Donato Dozzy — Plays Bee Mask | The Quietus

Donato Dozzy

Plays Bee Mask

If you’ve not heard Bee Mask’s magnificent 2012 single ‘Vaporware’ yet, you owe it to yourself to temporarily stop reading this review, hotfoot it across to your online music player or store of choice and spend 13 minutes getting acquainted. It’s one of the recent pinnacles of US post-noise synthesiser music, cast – like recent excursions from contemporaries James Ferraro and Daniel Lopatin – in almost unsettlingly pristine and crystalline hi-def. But lacking that pair’s conceptual flirtations, it’s a blissful and transportative standalone experience, like undergoing transcendental meditation with your central nervous system plugged into the world wide web.

But recruiting Donato Dozzy, Italian producer of none-deeper, none-more-cosmic afterhours techno, to rework it? This is one of those pairings that seem bizarre at surface level, but continue to make more sense the more you consider them properly. Cleveland-based Chris Madak has gradually teleported his work as Bee Mask into technoid domains – last year’s When We Were Eating Unripe Pears album in particular seethed with percussive detail, sending its tracks rippling forward in great tidal surges of activity. Certain fringes of the dance community have come to embrace his music, with DJs such as Surgeon and Ben UFO dropping his tracks as unexpected highlights in club sets (the former has remixed ‘The Story Of Keys & Locks’, which will hopefully see upcoming release, while the latter went so far as to invite Madak onto Hessle Audio’s Rinse FM show, a pleasing curveball for both artist and station).

Dozzy, though, seems particularly kindred in spirit: his work has long skirted the lines between functionality for the dazed and drooling late morning crowd and dense, near-beatless synthetic psychedelia (his 2011 album K couldn’t have been better named). Indeed, he proved fan enough to turn in not one but seven interlinked interpretations of ‘Vaporware’. These reframings – ‘remixes’ seem simultaneously too invasive and too throwaway a term for them – play out in sequence across Donato Dozzy Plays Bee Mask, each one a focused expansion of a different segment of ‘Vaporware’, stretching the original’s 13 minutes out to a languid, immersive 40.

Dozzy’s process here is something akin to microscopy. Each remix hones in on a particular fragment of detail from Madak’s original – rhythmic, flickering bleeps and chirps like a chorus of robotic crickets; delicate interplays of wind chime tones; brassy synth arpeggios – and takes it as sole focus, slowing it, digging deep into its contours, lending it space to breathe. The resultant trips are universally beautiful and inextricably connected to one another, making it hard to pick out individual highlights. Crucially, despite the New Age-y mood of flotation tank bliss, as with the original an undercurrent of anxiety runs through the depths, with the cyclical flurries of percussion that erupt at the music’s surface suggesting great gyres of turbulence beneath.

So Dozzy’s hand is rarely overtly visible, and he keeps the essence of Madak’s work very much intact.
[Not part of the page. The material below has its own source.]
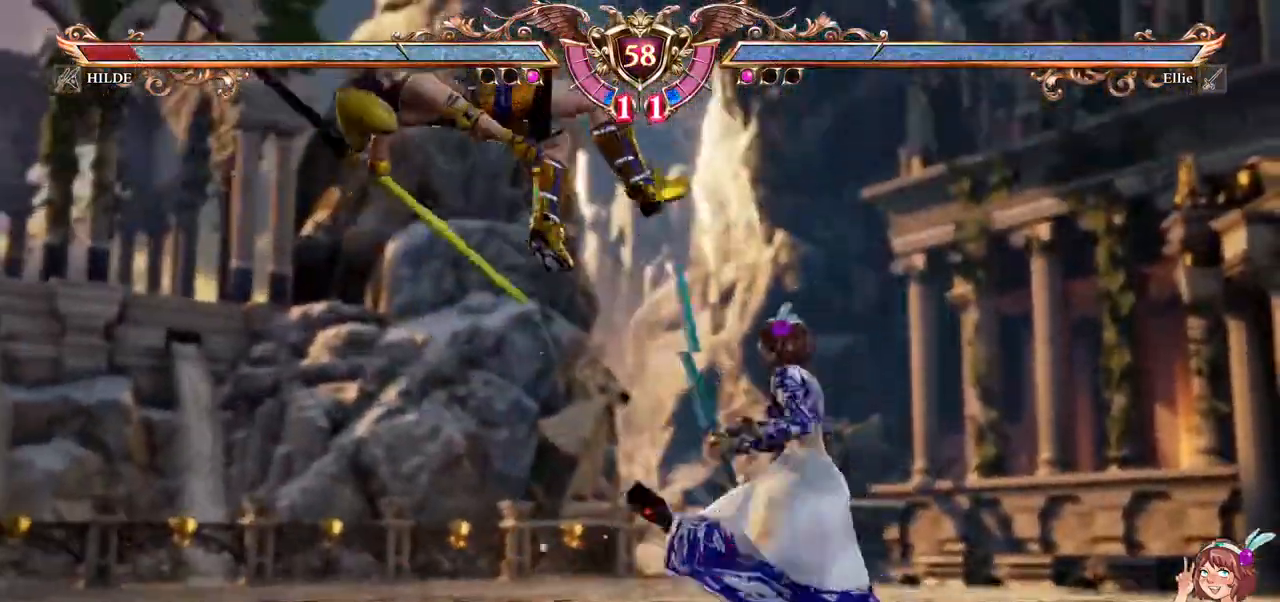
{"buttons": ["R1"], "left_stick": "center", "right_stick": "center", "events": []}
That goes some way towards explaining the album’s title which, in the manner of a string ensemble playing existing pieces from sheet music, suggests a new presentation of an already wholly composed work. It also highlights the respect that underpins this entire venture. Rather than opting to impose his own narrative upon Madak’s work, Dozzy’s relatively minimalist interpretations seem intended more to show off just how deep the placid tropical waters of his source material run. It’s hard to imagine many other pieces of contemporary electronic music bearing up to a 40 minute long extended play; that ‘Vaporware’ does, and so beautifully, speaks volumes.